====== DATASET RECORDS ======

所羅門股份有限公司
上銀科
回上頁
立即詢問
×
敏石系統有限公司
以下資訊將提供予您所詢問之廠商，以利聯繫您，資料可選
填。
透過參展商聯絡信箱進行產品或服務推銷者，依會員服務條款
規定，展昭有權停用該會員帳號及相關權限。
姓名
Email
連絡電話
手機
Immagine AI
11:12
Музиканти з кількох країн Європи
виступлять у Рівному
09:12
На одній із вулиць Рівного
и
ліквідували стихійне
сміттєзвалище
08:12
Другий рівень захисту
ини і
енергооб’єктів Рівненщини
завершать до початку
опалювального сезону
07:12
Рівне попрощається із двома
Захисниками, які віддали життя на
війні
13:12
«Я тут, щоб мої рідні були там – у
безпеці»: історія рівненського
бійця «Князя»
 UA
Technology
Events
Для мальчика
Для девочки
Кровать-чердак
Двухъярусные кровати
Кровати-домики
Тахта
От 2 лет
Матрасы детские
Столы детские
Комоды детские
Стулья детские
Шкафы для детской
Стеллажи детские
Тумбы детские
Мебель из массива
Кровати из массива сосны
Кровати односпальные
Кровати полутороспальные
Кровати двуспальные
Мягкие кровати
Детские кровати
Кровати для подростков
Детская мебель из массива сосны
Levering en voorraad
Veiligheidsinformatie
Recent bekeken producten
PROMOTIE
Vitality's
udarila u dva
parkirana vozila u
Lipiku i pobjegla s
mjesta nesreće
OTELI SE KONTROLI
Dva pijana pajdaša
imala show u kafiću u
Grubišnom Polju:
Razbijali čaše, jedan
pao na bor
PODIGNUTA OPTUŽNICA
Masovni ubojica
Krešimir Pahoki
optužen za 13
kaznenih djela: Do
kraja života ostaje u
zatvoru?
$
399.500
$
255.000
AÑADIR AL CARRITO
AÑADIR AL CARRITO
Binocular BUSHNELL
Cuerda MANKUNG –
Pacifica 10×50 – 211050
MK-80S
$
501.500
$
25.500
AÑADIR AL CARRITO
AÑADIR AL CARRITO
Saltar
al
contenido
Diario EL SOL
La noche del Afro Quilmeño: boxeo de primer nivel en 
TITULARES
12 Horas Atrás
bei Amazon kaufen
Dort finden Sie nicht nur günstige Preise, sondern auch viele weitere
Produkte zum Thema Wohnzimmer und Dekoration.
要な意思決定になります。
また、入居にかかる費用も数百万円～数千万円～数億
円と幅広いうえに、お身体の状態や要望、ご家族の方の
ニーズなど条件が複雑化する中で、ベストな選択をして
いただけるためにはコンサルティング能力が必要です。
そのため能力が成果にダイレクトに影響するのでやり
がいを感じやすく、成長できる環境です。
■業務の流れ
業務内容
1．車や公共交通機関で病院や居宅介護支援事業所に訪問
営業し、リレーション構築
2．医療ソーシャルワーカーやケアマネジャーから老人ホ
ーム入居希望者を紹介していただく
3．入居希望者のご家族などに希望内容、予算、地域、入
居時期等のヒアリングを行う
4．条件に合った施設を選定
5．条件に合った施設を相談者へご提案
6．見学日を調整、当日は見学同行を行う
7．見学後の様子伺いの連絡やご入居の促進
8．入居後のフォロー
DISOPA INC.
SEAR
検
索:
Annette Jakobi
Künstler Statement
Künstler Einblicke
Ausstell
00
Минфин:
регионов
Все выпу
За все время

======

REQUIRED WORK -
Please reproduce every line of the data above word for word, keeping the original order.

RESPONSE FOR THIS EXERCISE -
所羅門股份有限公司
上銀科
回上頁
立即詢問
×
敏石系統有限公司
以下資訊將提供予您所詢問之廠商，以利聯繫您，資料可選
填。
透過參展商聯絡信箱進行產品或服務推銷者，依會員服務條款
規定，展昭有權停用該會員帳號及相關權限。
姓名
Email
連絡電話
手機
Immagine AI
11:12
Музиканти з кількох країн Європи
виступлять у Рівному
09:12
На одній із вулиць Рівного
и
ліквідували стихійне
сміттєзвалище
08:12
Другий рівень захисту
ини і
енергооб’єктів Рівненщини
завершать до початку
опалювального сезону
07:12
Рівне попрощається із двома
Захисниками, які віддали життя на
війні
13:12
«Я тут, щоб мої рідні були там – у
безпеці»: історія рівненського
бійця «Князя»
 UA
Technology
Events
Для мальчика
Для девочки
Кровать-чердак
Двухъярусные кровати
Кровати-домики
Тахта
От 2 лет
Матрасы детские
Столы детские
Комоды детские
Стулья детские
Шкафы для детской
Стеллажи детские
Тумбы детские
Мебель из массива
Кровати из массива сосны
Кровати односпальные
Кровати полутороспальные
Кровати двуспальные
Мягкие кровати
Детские кровати
Кровати для подростков
Детская мебель из массива сосны
Levering en voorraad
Veiligheidsinformatie
Recent bekeken producten
PROMOTIE
Vitality's
udarila u dva
parkirana vozila u
Lipiku i pobjegla s
mjesta nesreće
OTELI SE KONTROLI
Dva pijana pajdaša
imala show u kafiću u
Grubišnom Polju:
Razbijali čaše, jedan
pao na bor
PODIGNUTA OPTUŽNICA
Masovni ubojica
Krešimir Pahoki
optužen za 13
kaznenih djela: Do
kraja života ostaje u
zatvoru?
$
399.500
$
255.000
AÑADIR AL CARRITO
AÑADIR AL CARRITO
Binocular BUSHNELL
Cuerda MANKUNG –
Pacifica 10×50 – 211050
MK-80S
$
501.500
$
25.500
AÑADIR AL CARRITO
AÑADIR AL CARRITO
Saltar
al
contenido
Diario EL SOL
La noche del Afro Quilmeño: boxeo de primer nivel en 
TITULARES
12 Horas Atrás
bei Amazon kaufen
Dort finden Sie nicht nur günstige Preise, sondern auch viele weitere
Produkte zum Thema Wohnzimmer und Dekoration.
要な意思決定になります。
また、入居にかかる費用も数百万円～数千万円～数億
円と幅広いうえに、お身体の状態や要望、ご家族の方の
ニーズなど条件が複雑化する中で、ベストな選択をして
いただけるためにはコンサルティング能力が必要です。
そのため能力が成果にダイレクトに影響するのでやり
がいを感じやすく、成長できる環境です。
■業務の流れ
業務内容
1．車や公共交通機関で病院や居宅介護支援事業所に訪問
営業し、リレーション構築
2．医療ソーシャルワーカーやケアマネジャーから老人ホ
ーム入居希望者を紹介していただく
3．入居希望者のご家族などに希望内容、予算、地域、入
居時期等のヒアリングを行う
4．条件に合った施設を選定
5．条件に合った施設を相談者へご提案
6．見学日を調整、当日は見学同行を行う
7．見学後の様子伺いの連絡やご入居の促進
8．入居後のフォロー
DISOPA INC.
SEAR
検
索:
Annette Jakobi
Künstler Statement
Künstler Einblicke
Ausstell
00
Минфин:
регионов
Все выпу
За все время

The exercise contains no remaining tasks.